Yesterday, around Noon, I went to meet my brother for lunch near his office at LaBrea and Wilshire.
I was early. We weren’t meeting until 1pm so I took a walk along the south side of Wilshire heading west, passing Detroit, Cloverdale and S. Cochran.
On the north side of Wilshire, I saw a middle-aged Asian woman in a green apron chasing a red-haired, plaid shirted male east towards Detroit. She was screaming, “Stop him! Stop him!” He kept looking back and outran her, eventually boarding a bus parked at Wilshire and LaBrea.
I ran too, crossing the street, breathlessly getting on the bus and telling the driver, “You have a man who just robbed a store on your bus. He is in back. I am calling LAPD!”
The driver waited. I called LAPD and reported a “hold-up” of a store on Wilshire and that the suspect was aboard a Metro bus. The police operator made me repeat the description of the suspect several times (“red hair, plaid shirt, middle-aged, white”).
I stood next to the bus, on the sidewalk and waited. The bus and its passengers, including the suspect, waited.
Then after about ten minutes, cops arrived.
Two police cars, including one unmarked, pulled behind the bus, shoved the rear engine cover up and crouched down, drawing their guns. Another car of cops went in front of the bus, and the police told us to all get out of the way.
I ran to the corner with others, and we watched, behind building at LaBrea, as the cops worked.
Then the driver got off and pointed at me, and a cop, his silver gun drawn, rushed at me and told me to put my hands up, to face the wall, to get down on the ground. His partner also ran at me, and I yelled, “I’m the one who called the police!” My hands up in the air, guns aimed at me, I was suddenly endangered and suspected of something. I don’t know what.
I was told to hand over my wallet and ID. And then I was allowed to put my hands down. The officer asked if my current address was the same as the one on my driver’s license.

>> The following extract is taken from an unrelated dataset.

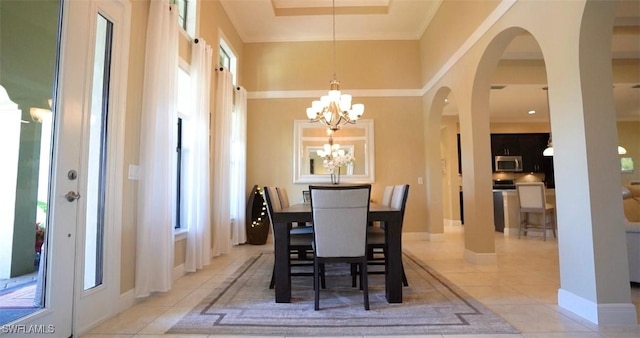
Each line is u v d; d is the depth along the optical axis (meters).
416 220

“Yes, sir. Yes, sir. Yes, sir…”
The suspect was removed from the bus, laid down on the sidewalk, handcuffed, and the other passengers got off and ran to another bus, parked down the street.
My brother came out of his office in the Samsung Tower, crossed the street, and asked me what happened.
Sweat poured down my face. We walked over to a restaurant for lunch. I ordered an iced tea, sat down at a table, wiped my face with a napkin and told him the true crime story.
Later, after lunch, I walked down Wilshire to find the lady who had been chasing the robber. I found her inside a little Korean convenience store. The cops had already visited her. Speaking not much English, she thanked me for my apprehension of the suspect, an action that might have ended my own life.
She gave me a cold iced tea.
Oh, and she said the thief had stolen three packs of cigarettes.